Mit diesen Phasenschiebern, der Spezialform eines Transformators, lässt sich der Stromfluss je nach Bedarf hoch- oder runterregeln. Diese Querregler sind nicht billig, sie haben eine Abschreibung von 40 Jahren. Und sie würden den parallel geplanten Ausbau der Kuppelleitung Vierraden-Krajnik ad absurdum führen.
„Darüber wird noch verhandelt“, reagiert 50Hertz-Sprecher Volker Kamm zurückhaltend auf die polnischen Pläne. 50Hertz betreibt das angrenzende ostdeutsche Höchstspannungs-Übertragungsnetz. Kramm hofft, die Polen letztendlich zu überzeugen. Im Gespräch ist eine stärkere Beteiligung am Redispatch.
Kommen die Phasenschieber, würde das den Druck auf das deutsche Netz erhöhen. Um Überlastungen zu vermeiden, werden vermehrt in Deutschland Anlagen zur Erzeugung von Strom aus erneuerbaren Quellen vom Netz genommen, obwohl diese Kapazitäten erst zuletzt abgeschaltet werden dürfen.
2011 war dies laut 50Hertz bereits an 46 Tagen im Jahr so. „Das ist klimapolitischer und volkswirtschaftlicher Unsinn“, wettert Kamm. Der dann fehlende, öffentlich gestützte Strom aus erneuerbaren Energien – für den ein Ausfall an die Anlagenbetreiber gezahlt werden muss – müsste in Süddeutschland durch Atomstrom aus Tschechien und Frankreich ersetzt werden.
Deutschland muss den Netzausbau zügig vorantreiben
Das dürfte ein Grund für die Zurückhaltung Prags beim dem Thema sein. Premierminister Petr Necas hatte Phasenschieber kürzlich in Berlin sogar als „nicht adäquat“ abgehakt. Das Land exportiert jedes Jahr mehr Energie. 2011 waren es mehr als 17 TWh.

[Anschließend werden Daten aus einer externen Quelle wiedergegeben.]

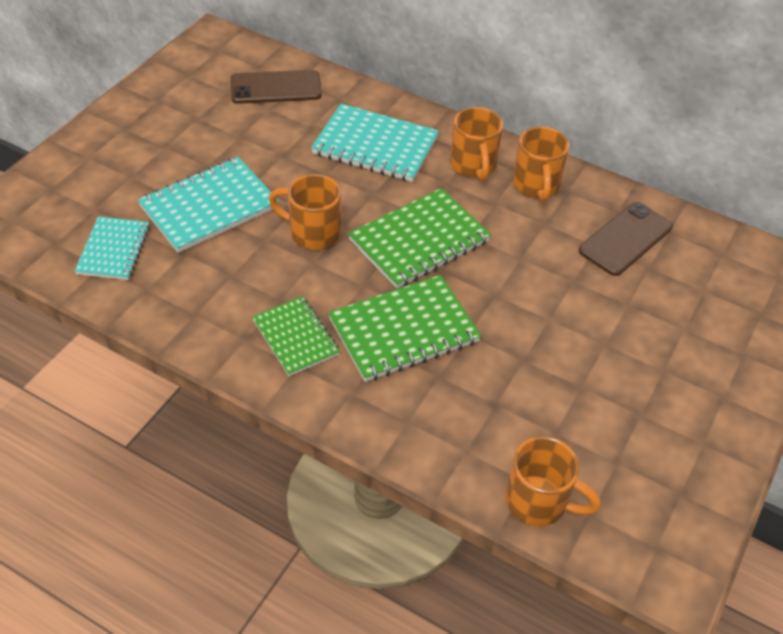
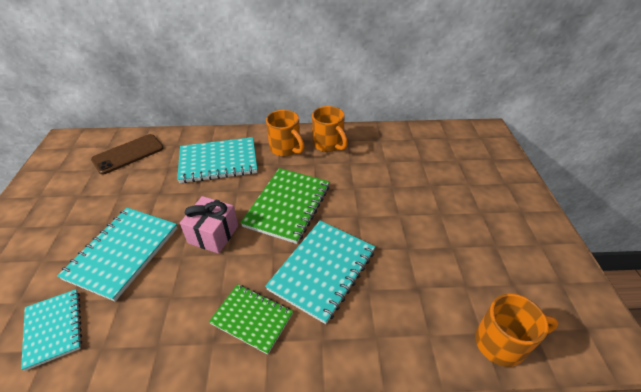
camera: 30 degrees left, 5 degrees down
(312, 233) = (213, 234): orange mug -> pink gift
(404, 331) = (322, 270): green notebook -> turquoise notebook
(626, 239) = (397, 151): brown phone -> none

Und mit dem geplanten Ausbau des KKW Temelín könnte der Export weiter steigen. Dafür kann Tschechien keinen Zwist mit dem deutschen Nachbarn gebrauchen.
Insofern passt die polnische Initiative ins Konzept. „Der Einbau eines Phasenschiebers an der deutsch-polnischen Grenze schützt auch den polnisch-tschechischen Übergang“, bestätigt CEPS-Vorstand Vrba. Denn während man sich an der eigenen Grenze mit Deutschland den Strom mit einer Kette von Kohlekraftwerken vom Leibe hält, dringt er über den polnischen Umweg ungehindert nach Tschechien.
In einem sind sich alle drei benachbarten Netzbetreiber einig: Deutschland muss den geplanten Bau neuer Leitungen zügig umsetzen.